The closure here for the solvation free energy is considerably worse than for single topology however as is also reflected in the larger standard error value. This reflects the difference in simulation protocols and the fact that the small change between ligands associated with our calculation is much better suited to single topology. For ligands with larger differences, e.g. scaffold hops, dual topology would provide a much simpler approach.

One thing to consider is that in the above section of this tutorial dealing with calc_dg.py we looked closely at an individual set of dual topology data and concluded it contained some poorly equilibrated structures near the start. Perhaps the rest of our dual topology data suffers from the same problem. Let's use the previous observation as a rule of thumb and exclude the first 20% of the simulation data from the analysis.
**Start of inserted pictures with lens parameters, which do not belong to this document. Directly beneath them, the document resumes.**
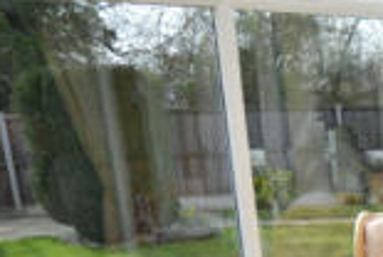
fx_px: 810
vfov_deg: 16.3
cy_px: 394
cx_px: 505
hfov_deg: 23.4
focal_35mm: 76
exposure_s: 1/200
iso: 100
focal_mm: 12
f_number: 7.1
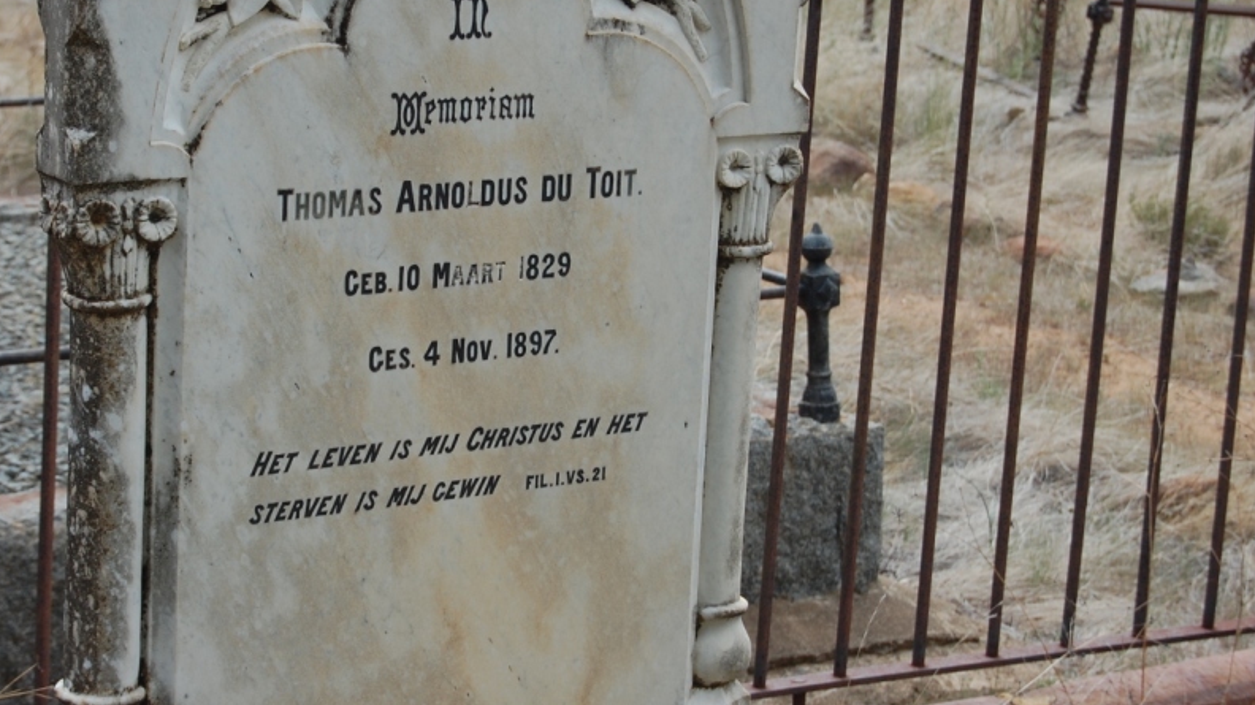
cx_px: 482
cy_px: 243
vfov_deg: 10.8
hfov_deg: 19.1
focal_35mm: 112
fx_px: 3715
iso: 200
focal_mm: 55
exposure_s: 1/200
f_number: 7.1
This can be straightforwardly done as with calc_dg.py by using the -l flag.

MBAR
                 dG gas       dG free           dG bound          
          1t6:   nan +- nan   -0.258 +- 0.949    2.809 +- 0.154
          1t8:   nan +- nan   -3.371 +- 0.225   -0.545 +- 0.017
          6t8:   nan +- nan   -4.000 +- 0.276   -4.468 +- 1.132
Cycle Closure:   nan +- nan   -0.888 +- 1.013   -1.114 +- 1.142


                 ddG Solvation     ddG Binding       
          1t6:   -0.258 +- 0.949    3.067 +- 0.961
          1t8:   -3.371 +- 0.225    2.826 +- 0.225
          6t8:   -4.000 +- 0.276   -0.468 +- 1.165
Cycle Closure:   -0.888 +- 1.013   -0.226 +- 1.527

As hoped this improves matters somewhat. The closures of the free and bound leg have improved and overall the free energies have shifted to being in better agreement with the single topology results.